Many businesses in the Washington County city – including retail stores and restaurants – were either allowed to open last Monday or can open next Monday under Gov. Janet Mills’ “rural reopening plan” in 12 of Maine’s 16 counties. Hotels, bars, campgrounds, nail salons and some other businesses are slated to remain closed statewide until at least June 1, however.

“We need to make sure that the rest of the state knows that we are open for business … because if it does not happen soon, we’re not going to have anything left,” Councilor Michael Sherrard can be heard saying in a video recording of the council meeting. “That is worse than the disease itself.”

It was unclear late Friday what effect, if any, the council’s vote would have on businesses in the city on the Maine-New Brunswick border or how the Mills administration would respond to it. Mills has previously said that businesses that violate state orders or fail to protect the public could potentially lose their licenses.

Spokespersons for Mills did not respond to a late-Friday request for comment.


Washington County has only had two confirmed cases of the COVID-19 disease caused by the coronavirus – out of 1,603 statewide – and has not reported any deaths. But state health officials warn that those official statistics do not show the true extent of the virus in Maine because many people with symptoms have not been tested, and because many infected people show no symptoms.

Sherrard cited Washington County’s low figures as justification for his motion while also pointing out that health care facilities around the state have not been overwhelmed by the disease.

“We need to let our businesses run and make money and support their families,” he said. “And we need to get the Little League going, we need to get the rec department going, we need to get everything going and get back and use common sense. Let the parents decide whether or not they want their kids to participate. If they don’t, that’s fine. But the entire population cannot suffer like this because of something that is less lethal than the flu that we get every year.”

Public health experts warn that COVID-19 is considerable more dangerous than the flu – particularly to vulnerable populations – because there is no vaccine and people do not have immunity to the new virus.

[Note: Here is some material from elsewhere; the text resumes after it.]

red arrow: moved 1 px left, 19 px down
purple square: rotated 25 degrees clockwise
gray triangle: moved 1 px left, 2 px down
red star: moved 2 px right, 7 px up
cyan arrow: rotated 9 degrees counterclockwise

The U.S. Centers for Disease Control and Prevention estimates that between 24,000 and 62,000 residents nationally have died from the flu during the 2019-2020 season. COVID-19, by comparison, has killed more than 87,000 U.S. residents in recent months, with the death toll expected to continue growing.

While Maine’s infection rate is among the lowest in the nation, several outbreaks at long-term care facilities have proven deadly. At the Tall Pines nursing home in Belfast, for instance, 13 of the 32 residents who tested positive for COVID-19 have died – a mortality rate of more than 40 percent. Maine has the nation’s oldest population, per capita.

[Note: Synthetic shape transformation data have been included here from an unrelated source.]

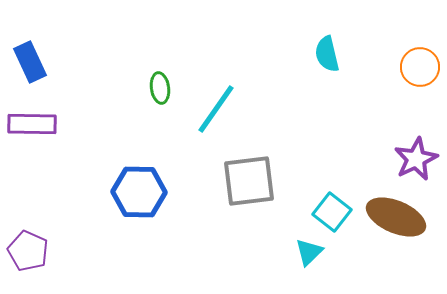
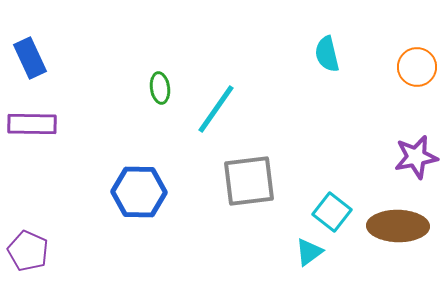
blue rectangle: moved 4 px up
orange circle: moved 3 px left
purple star: moved 2 px up; rotated 15 degrees clockwise
brown ellipse: moved 2 px right, 9 px down; rotated 22 degrees counterclockwise
cyan triangle: rotated 8 degrees clockwise
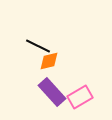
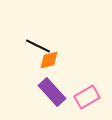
orange diamond: moved 1 px up
pink rectangle: moved 7 px right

But Sherrard said that “everybody has a personal responsibility to protect themselves” and that at-risk people should take whatever steps they need to keep themselves safe. Councilors also said business owners should follow state guidelines on public health.

Councilor Mark Carr pointed out that retail stores and restaurants are already open or will be allowed to open on Monday.

“We are falling within state guidelines,” Carr said. “We are just encouraging our businesses to open.”

The lone vote against the motion was from Councilor Marcia Rogers, who said “we have to be smart about how we open” and that the council has an obligation to protect the health of city employees.

“I don’t disagree with everything that was said but I do feel strongly that we have a responsibility to this community to keep people safe,” Rogers said.